(What this task involves):
Quote all of the data below exactly, please.

(Source data):
* * * * * * * * *

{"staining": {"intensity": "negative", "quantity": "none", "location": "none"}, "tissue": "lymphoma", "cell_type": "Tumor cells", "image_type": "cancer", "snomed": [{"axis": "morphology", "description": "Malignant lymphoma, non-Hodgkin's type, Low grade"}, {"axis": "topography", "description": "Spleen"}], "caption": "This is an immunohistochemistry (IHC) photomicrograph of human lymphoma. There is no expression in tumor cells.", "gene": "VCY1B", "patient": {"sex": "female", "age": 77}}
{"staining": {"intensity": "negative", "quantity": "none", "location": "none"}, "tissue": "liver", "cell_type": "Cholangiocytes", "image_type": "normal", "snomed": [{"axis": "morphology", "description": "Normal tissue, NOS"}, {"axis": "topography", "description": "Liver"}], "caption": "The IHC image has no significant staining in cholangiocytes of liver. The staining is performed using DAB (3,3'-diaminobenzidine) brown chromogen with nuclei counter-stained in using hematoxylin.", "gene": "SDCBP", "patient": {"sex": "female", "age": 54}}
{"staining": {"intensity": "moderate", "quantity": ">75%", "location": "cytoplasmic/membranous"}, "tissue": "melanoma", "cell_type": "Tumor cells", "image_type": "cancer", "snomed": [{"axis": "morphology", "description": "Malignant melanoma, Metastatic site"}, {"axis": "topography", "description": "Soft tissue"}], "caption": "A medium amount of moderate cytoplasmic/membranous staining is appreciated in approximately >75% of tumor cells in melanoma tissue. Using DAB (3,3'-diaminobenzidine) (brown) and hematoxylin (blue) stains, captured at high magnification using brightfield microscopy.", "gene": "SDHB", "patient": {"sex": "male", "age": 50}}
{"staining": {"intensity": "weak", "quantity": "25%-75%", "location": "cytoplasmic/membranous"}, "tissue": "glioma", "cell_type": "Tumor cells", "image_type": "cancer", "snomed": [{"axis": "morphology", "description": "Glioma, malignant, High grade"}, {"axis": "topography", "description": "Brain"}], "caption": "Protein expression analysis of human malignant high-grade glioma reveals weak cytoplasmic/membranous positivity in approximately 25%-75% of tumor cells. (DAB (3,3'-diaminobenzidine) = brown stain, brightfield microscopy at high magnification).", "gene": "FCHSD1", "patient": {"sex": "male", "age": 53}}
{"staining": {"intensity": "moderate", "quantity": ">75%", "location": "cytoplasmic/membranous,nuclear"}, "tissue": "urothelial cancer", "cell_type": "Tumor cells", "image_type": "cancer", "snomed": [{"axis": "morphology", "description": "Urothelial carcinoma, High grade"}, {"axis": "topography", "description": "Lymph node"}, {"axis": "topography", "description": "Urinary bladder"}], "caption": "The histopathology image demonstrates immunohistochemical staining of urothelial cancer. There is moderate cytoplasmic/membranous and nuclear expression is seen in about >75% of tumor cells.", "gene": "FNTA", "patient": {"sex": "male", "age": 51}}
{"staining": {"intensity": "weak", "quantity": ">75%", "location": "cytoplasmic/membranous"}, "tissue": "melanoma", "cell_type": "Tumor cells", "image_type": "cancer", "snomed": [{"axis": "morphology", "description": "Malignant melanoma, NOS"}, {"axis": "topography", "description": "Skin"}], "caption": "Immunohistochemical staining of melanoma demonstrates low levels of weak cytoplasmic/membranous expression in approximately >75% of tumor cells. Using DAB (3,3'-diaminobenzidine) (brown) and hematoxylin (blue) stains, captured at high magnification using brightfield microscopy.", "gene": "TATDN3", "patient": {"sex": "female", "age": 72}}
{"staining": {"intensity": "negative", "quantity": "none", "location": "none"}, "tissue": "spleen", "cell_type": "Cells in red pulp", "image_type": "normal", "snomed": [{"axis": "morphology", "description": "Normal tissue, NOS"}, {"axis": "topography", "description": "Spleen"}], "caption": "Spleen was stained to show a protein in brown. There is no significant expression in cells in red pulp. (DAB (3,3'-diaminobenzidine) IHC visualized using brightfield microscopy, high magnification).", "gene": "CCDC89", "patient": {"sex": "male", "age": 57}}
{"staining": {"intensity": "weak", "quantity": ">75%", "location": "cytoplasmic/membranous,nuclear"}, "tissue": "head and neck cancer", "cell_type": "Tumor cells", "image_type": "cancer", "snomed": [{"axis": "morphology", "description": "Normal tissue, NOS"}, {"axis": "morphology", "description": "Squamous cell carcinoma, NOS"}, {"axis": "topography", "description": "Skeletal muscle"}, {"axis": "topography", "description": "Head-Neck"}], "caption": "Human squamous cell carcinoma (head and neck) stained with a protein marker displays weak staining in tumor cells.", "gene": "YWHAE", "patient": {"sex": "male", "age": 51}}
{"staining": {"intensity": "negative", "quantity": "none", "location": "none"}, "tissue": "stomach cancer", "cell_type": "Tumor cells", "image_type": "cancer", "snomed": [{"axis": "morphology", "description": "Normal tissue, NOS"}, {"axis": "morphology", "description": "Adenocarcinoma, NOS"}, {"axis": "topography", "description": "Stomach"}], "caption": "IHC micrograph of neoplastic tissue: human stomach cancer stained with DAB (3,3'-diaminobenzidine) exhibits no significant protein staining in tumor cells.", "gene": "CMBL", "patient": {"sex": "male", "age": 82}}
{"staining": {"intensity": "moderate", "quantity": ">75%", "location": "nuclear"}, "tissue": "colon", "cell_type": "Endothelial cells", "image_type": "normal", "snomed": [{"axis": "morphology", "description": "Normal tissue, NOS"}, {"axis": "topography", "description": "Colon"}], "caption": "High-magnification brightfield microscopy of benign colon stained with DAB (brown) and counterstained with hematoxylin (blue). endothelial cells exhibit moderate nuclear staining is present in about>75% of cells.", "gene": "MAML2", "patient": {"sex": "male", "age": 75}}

* * * * * * * * *

(Answer below):
{"staining": {"intensity": "negative", "quantity": "none", "location": "none"}, "tissue": "lymphoma", "cell_type": "Tumor cells", "image_type": "cancer", "snomed": [{"axis": "morphology", "description": "Malignant lymphoma, non-Hodgkin's type, Low grade"}, {"axis": "topography", "description": "Spleen"}], "caption": "This is an immunohistochemistry (IHC) photomicrograph of human lymphoma. There is no expression in tumor cells.", "gene": "VCY1B", "patient": {"sex": "female", "age": 77}}
{"staining": {"intensity": "negative", "quantity": "none", "location": "none"}, "tissue": "liver", "cell_type": "Cholangiocytes", "image_type": "normal", "snomed": [{"axis": "morphology", "description": "Normal tissue, NOS"}, {"axis": "topography", "description": "Liver"}], "caption": "The IHC image has no significant staining in cholangiocytes of liver. The staining is performed using DAB (3,3'-diaminobenzidine) brown chromogen with nuclei counter-stained in using hematoxylin.", "gene": "SDCBP", "patient": {"sex": "female", "age": 54}}
{"staining": {"intensity": "moderate", "quantity": ">75%", "location": "cytoplasmic/membranous"}, "tissue": "melanoma", "cell_type": "Tumor cells", "image_type": "cancer", "snomed": [{"axis": "morphology", "description": "Malignant melanoma, Metastatic site"}, {"axis": "topography", "description": "Soft tissue"}], "caption": "A medium amount of moderate cytoplasmic/membranous staining is appreciated in approximately >75% of tumor cells in melanoma tissue. Using DAB (3,3'-diaminobenzidine) (brown) and hematoxylin (blue) stains, captured at high magnification using brightfield microscopy.", "gene": "SDHB", "patient": {"sex": "male", "age": 50}}
{"staining": {"intensity": "weak", "quantity": "25%-75%", "location": "cytoplasmic/membranous"}, "tissue": "glioma", "cell_type": "Tumor cells", "image_type": "cancer", "snomed": [{"axis": "morphology", "description": "Glioma, malignant, High grade"}, {"axis": "topography", "description": "Brain"}], "caption": "Protein expression analysis of human malignant high-grade glioma reveals weak cytoplasmic/membranous positivity in approximately 25%-75% of tumor cells. (DAB (3,3'-diaminobenzidine) = brown stain, brightfield microscopy at high magnification).", "gene": "FCHSD1", "patient": {"sex": "male", "age": 53}}
{"staining": {"intensity": "moderate", "quantity": ">75%", "location": "cytoplasmic/membranous,nuclear"}, "tissue": "urothelial cancer", "cell_type": "Tumor cells", "image_type": "cancer", "snomed": [{"axis": "morphology", "description": "Urothelial carcinoma, High grade"}, {"axis": "topography", "description": "Lymph node"}, {"axis": "topography", "description": "Urinary bladder"}], "caption": "The histopathology image demonstrates immunohistochemical staining of urothelial cancer. There is moderate cytoplasmic/membranous and nuclear expression is seen in about >75% of tumor cells.", "gene": "FNTA", "patient": {"sex": "male", "age": 51}}
{"staining": {"intensity": "weak", "quantity": ">75%", "location": "cytoplasmic/membranous"}, "tissue": "melanoma", "cell_type": "Tumor cells", "image_type": "cancer", "snomed": [{"axis": "morphology", "description": "Malignant melanoma, NOS"}, {"axis": "topography", "description": "Skin"}], "caption": "Immunohistochemical staining of melanoma demonstrates low levels of weak cytoplasmic/membranous expression in approximately >75% of tumor cells. Using DAB (3,3'-diaminobenzidine) (brown) and hematoxylin (blue) stains, captured at high magnification using brightfield microscopy.", "gene": "TATDN3", "patient": {"sex": "female", "age": 72}}
{"staining": {"intensity": "negative", "quantity": "none", "location": "none"}, "tissue": "spleen", "cell_type": "Cells in red pulp", "image_type": "normal", "snomed": [{"axis": "morphology", "description": "Normal tissue, NOS"}, {"axis": "topography", "description": "Spleen"}], "caption": "Spleen was stained to show a protein in brown. There is no significant expression in cells in red pulp. (DAB (3,3'-diaminobenzidine) IHC visualized using brightfield microscopy, high magnification).", "gene": "CCDC89", "patient": {"sex": "male", "age": 57}}
{"staining": {"intensity": "weak", "quantity": ">75%", "location": "cytoplasmic/membranous,nuclear"}, "tissue": "head and neck cancer", "cell_type": "Tumor cells", "image_type": "cancer", "snomed": [{"axis": "morphology", "description": "Normal tissue, NOS"}, {"axis": "morphology", "description": "Squamous cell carcinoma, NOS"}, {"axis": "topography", "description": "Skeletal muscle"}, {"axis": "topography", "description": "Head-Neck"}], "caption": "Human squamous cell carcinoma (head and neck) stained with a protein marker displays weak staining in tumor cells.", "gene": "YWHAE", "patient": {"sex": "male", "age": 51}}
{"staining": {"intensity": "negative", "quantity": "none", "location": "none"}, "tissue": "stomach cancer", "cell_type": "Tumor cells", "image_type": "cancer", "snomed": [{"axis": "morphology", "description": "Normal tissue, NOS"}, {"axis": "morphology", "description": "Adenocarcinoma, NOS"}, {"axis": "topography", "description": "Stomach"}], "caption": "IHC micrograph of neoplastic tissue: human stomach cancer stained with DAB (3,3'-diaminobenzidine) exhibits no significant protein staining in tumor cells.", "gene": "CMBL", "patient": {"sex": "male", "age": 82}}
{"staining": {"intensity": "moderate", "quantity": ">75%", "location": "nuclear"}, "tissue": "colon", "cell_type": "Endothelial cells", "image_type": "normal", "snomed": [{"axis": "morphology", "description": "Normal tissue, NOS"}, {"axis": "topography", "description": "Colon"}], "caption": "High-magnification brightfield microscopy of benign colon stained with DAB (brown) and counterstained with hematoxylin (blue). endothelial cells exhibit moderate nuclear staining is present in about>75% of cells.", "gene": "MAML2", "patient": {"sex": "male", "age": 75}}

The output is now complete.